Estrada confident after election path cleared

January 21, 2010, 2:23pm

MANILA, January 20, 2010 (AFP) - Deposed Philippine leader Joseph Estrada declared Wednesday he was confident of reclaiming the presidency, after the election commission ruled he could run again in this May's polls.

The Commission on Elections (Comelec) rejected a challenge from a group of lawyers that Estrada should be banned due to a constitutional requirement that says presidents cannot seek re-election after serving their six-year term.

However the case on Estrada was not so clear cut, as he served only three years in office before being deposed in 2001 due to massive corruption during his reign.

"In the end, it is the Filipino people who would act as the final arbiter on whether they would have Estrada sit again as president. It is the electorate’s choice of who their president should be," the Comelec committee ruled.

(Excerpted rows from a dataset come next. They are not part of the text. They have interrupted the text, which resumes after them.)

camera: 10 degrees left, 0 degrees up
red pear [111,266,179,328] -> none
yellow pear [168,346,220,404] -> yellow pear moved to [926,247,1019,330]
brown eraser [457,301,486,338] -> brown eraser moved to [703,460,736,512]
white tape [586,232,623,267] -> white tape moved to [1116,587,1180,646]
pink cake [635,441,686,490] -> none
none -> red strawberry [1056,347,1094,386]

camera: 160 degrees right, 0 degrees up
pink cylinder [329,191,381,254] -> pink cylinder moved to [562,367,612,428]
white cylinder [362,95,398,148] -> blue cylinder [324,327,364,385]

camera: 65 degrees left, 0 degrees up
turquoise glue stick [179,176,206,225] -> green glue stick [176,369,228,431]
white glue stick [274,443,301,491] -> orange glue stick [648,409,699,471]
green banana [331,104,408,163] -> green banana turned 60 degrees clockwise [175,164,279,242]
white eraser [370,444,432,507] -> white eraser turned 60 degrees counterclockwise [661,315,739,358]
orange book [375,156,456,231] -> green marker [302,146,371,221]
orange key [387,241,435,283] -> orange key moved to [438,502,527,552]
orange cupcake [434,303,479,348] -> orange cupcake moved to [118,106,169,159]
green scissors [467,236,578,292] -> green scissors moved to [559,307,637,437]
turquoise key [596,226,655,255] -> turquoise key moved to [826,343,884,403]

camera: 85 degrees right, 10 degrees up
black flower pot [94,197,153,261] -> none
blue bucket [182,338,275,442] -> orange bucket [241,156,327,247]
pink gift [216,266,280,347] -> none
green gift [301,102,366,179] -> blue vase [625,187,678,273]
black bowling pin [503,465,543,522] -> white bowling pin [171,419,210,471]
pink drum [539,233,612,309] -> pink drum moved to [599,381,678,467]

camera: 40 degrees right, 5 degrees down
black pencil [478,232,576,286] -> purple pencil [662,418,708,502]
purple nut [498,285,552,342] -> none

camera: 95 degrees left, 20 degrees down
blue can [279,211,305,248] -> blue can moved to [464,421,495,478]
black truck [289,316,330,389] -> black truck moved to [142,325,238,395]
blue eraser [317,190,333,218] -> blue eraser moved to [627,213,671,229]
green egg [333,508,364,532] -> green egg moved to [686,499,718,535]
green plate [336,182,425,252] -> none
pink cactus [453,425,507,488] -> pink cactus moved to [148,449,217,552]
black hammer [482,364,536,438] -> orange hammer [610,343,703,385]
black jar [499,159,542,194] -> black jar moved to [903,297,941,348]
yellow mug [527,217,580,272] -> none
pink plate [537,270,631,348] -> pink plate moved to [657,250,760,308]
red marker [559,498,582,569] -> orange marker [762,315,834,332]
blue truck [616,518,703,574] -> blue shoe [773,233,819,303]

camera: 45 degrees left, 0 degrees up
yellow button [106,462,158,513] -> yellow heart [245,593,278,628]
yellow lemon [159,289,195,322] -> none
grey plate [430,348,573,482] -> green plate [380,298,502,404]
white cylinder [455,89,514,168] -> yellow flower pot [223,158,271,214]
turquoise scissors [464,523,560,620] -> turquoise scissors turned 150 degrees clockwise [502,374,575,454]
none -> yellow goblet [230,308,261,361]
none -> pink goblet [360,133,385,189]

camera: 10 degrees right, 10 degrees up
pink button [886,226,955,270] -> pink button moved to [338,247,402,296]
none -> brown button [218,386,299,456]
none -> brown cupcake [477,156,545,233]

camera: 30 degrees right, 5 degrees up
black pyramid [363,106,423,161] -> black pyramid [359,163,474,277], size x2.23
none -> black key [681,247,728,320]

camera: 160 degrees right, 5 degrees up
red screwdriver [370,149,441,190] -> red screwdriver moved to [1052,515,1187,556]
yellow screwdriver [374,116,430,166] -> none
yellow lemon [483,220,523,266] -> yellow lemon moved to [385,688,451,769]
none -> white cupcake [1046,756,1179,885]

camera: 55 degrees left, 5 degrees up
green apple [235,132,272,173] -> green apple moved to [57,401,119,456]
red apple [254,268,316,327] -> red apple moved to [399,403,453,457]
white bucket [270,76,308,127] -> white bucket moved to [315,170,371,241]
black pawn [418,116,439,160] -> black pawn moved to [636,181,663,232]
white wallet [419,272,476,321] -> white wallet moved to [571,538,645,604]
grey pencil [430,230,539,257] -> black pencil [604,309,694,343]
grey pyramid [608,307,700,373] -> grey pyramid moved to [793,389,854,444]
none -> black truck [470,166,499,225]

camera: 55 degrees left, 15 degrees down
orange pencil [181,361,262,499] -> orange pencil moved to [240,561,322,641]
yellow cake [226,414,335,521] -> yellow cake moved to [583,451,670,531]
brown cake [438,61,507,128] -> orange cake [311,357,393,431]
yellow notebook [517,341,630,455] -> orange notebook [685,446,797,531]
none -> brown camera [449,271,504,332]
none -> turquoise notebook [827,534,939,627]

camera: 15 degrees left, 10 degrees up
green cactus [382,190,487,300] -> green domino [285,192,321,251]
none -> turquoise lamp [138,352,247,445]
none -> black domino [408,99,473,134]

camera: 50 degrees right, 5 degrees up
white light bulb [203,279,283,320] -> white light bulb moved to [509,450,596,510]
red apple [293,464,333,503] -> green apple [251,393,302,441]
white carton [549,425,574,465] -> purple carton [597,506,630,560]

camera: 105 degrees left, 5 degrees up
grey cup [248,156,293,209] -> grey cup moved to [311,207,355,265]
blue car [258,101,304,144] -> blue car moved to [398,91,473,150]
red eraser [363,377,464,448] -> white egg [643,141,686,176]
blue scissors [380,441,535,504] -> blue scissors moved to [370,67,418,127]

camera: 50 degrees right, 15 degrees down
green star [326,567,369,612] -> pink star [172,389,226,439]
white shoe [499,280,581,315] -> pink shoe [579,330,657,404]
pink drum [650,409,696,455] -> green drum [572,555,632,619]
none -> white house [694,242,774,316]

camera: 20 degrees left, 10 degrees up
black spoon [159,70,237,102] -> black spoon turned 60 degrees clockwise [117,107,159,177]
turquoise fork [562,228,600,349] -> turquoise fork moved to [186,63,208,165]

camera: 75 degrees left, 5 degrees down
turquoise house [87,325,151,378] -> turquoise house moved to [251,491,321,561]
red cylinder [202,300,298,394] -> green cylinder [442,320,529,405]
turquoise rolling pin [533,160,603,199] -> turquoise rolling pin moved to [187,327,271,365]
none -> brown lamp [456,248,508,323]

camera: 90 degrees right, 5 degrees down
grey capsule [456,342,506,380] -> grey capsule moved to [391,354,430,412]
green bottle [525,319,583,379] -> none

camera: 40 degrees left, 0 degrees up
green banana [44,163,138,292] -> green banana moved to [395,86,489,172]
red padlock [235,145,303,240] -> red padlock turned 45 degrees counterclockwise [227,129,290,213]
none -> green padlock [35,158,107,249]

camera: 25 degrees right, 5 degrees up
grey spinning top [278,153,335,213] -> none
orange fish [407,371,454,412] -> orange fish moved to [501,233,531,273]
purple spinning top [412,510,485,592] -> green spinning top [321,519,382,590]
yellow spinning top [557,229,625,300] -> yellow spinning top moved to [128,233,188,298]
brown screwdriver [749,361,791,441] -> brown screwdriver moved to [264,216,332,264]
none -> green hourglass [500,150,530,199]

Comelec committee head Nicodemo Ferrer ruled the constitutional ban did not apply to Estrada, saying this pertains "to an incumbent president and not to someone already previously elected".

However signalling the legal battle may not be over, lawyer Evilio Pormento said he would appeal the ruling to the entire Comelec body.

Comelec chairman Jose Melo can still either uphold or reverse Wednesday's ruling.

Nevertheless, Estrada said Comelec's decision on Wednesday was a major victory.

"Now it's settled. Sovereignty emanates from the people and it will be the people who will decide who will be the next president," Estrada told reporters.

"I’m very confident like in '98," he said, referring to the 1998 presidential election, which he won by a landslide.

The former movie star, now 72, is polling in third place behind Senators Benigno Aquino and Manuel Villar.